Top Emotional Issues for Women
My husband did not spend enough time with me: 20%
I felt underappreciated: 19%
When I shared my feelings and thoughts, my husband did not understand or address my concerns: 17%
Other aspects of my husband's life were more important to him than our relationship: 11%
My husband often lost his temper and was frequently moody or angry: 7%
We were no longer interested in the same things: 7%
Tom's Story: No Time for My Wife
Looking back, I was a real arrogant SOB. I don't have a good reason for it. I just thought that marriage was like that. I was at the top of my firm, lecturing nationwide, and was just really good at focusing on myself. I was good-looking and so was my wife. When she first got pregnant, I just shot out of there and found every reason to stay away. I had plenty of legitimate excuses to work late, and I enjoyed being a workaholic. But I also went out late to some clubs, strip joints,
whatever I wanted at the moment. I never cheated, at least nothing more than some mindless close drunk dancing and kissing.
I laughed at friends who were henpecked. I had it all. A beautiful wife who respected my job, the money I brought in, the freedom I needed. She even agreed to bring another woman into our sexual play to satisfy my curiosity. She figured better that than have me stray. Then we stopped having sex for a while and I went to Hong Kong on business for about three months. When I returned, everything was different. My wife had seen a therapist, and for a long time I blamed the therapist for turning my wife against me.
I still did nothing, and then she told me she had seen a lawyer and was serving me with papers the next day. I went crazy. I was completely taken aback. I just stood there and began to cry, really cry. How crazy that it wasn't until that moment that I really wanted to save my marriage. My wife didn't get it. She assumed I knew it was coming and had already begun to play financial games to cheat her out of money. I don't know where I was. I just thought this was marriage. We go along until we don't, but I never thought she'd be the reason it stopped. I began to beg for another chance and agreed to go to the counselor, where I learned for the first time how much I had hurt my wife. She really felt like she wasn’t attractive anymore or that I really didn't like her. It took her decision to divorce me to turn my head around and realize what a horrible husband I had been.
As I went through therapy, I made lots of changes and was able to become much more of a husband to her. She was skeptical every step of the way, but I was determined to spend the rest of my life with her, and now I was really spending it with her and not everyone and everything but her.
Obviously a time investment is necessary to start a relationship. What we do with our time once we're in the relationship may change, but nothing happens without spending a proper amount of time. And here is perhaps the biggest difference between men and women as it relates to marital satisfaction. Men seem to be content with less time with their wives. What time means to a loving relationship for a man is miles apart from what it means for a woman. One woman summed it up best when she wrote to me, "When my husband spends time with me, that tells me he finds me attractive and lovable."

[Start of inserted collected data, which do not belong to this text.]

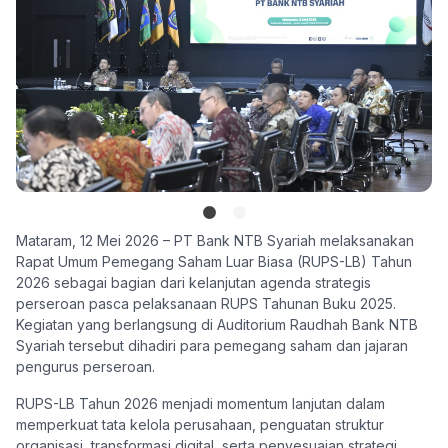
Mataram, 12 Mei 2026 – PT Bank NTB Syariah melaksanakan
Rapat Umum Pemegang Saham Luar Biasa (RUPS-LB) Tahun
2026 sebagai bagian dari kelanjutan agenda strategis
perseroan pasca pelaksanaan RUPS Tahunan Buku 2025.
Kegiatan yang berlangsung di Auditorium Raudhah Bank NTB
Syariah tersebut dihadiri para pemegang saham dan jajaran
pengurus perseroan.
RUPS-LB Tahun 2026 menjadi momentum lanjutan dalam
memperkuat tata kelola perusahaan, penguatan struktur
organisasi, transformasi digital, serta penyesuaian strategi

Women seek time with their husbands to connect with them and to feel they are an important part of their husbands' lives, whereas men do not even look at time with their wives; it's not really on their radar. Men are also looking for a way to connect with the women they love, but they factor time into that only as a practical tool. For example, for a man, sex is connecting, as is an appreciative comment, a hug, a thoughtful gesture—but time doesn't weigh into that. If the dinner, sex and appreciative comment are all completed in 35 minutes total, he's good to go.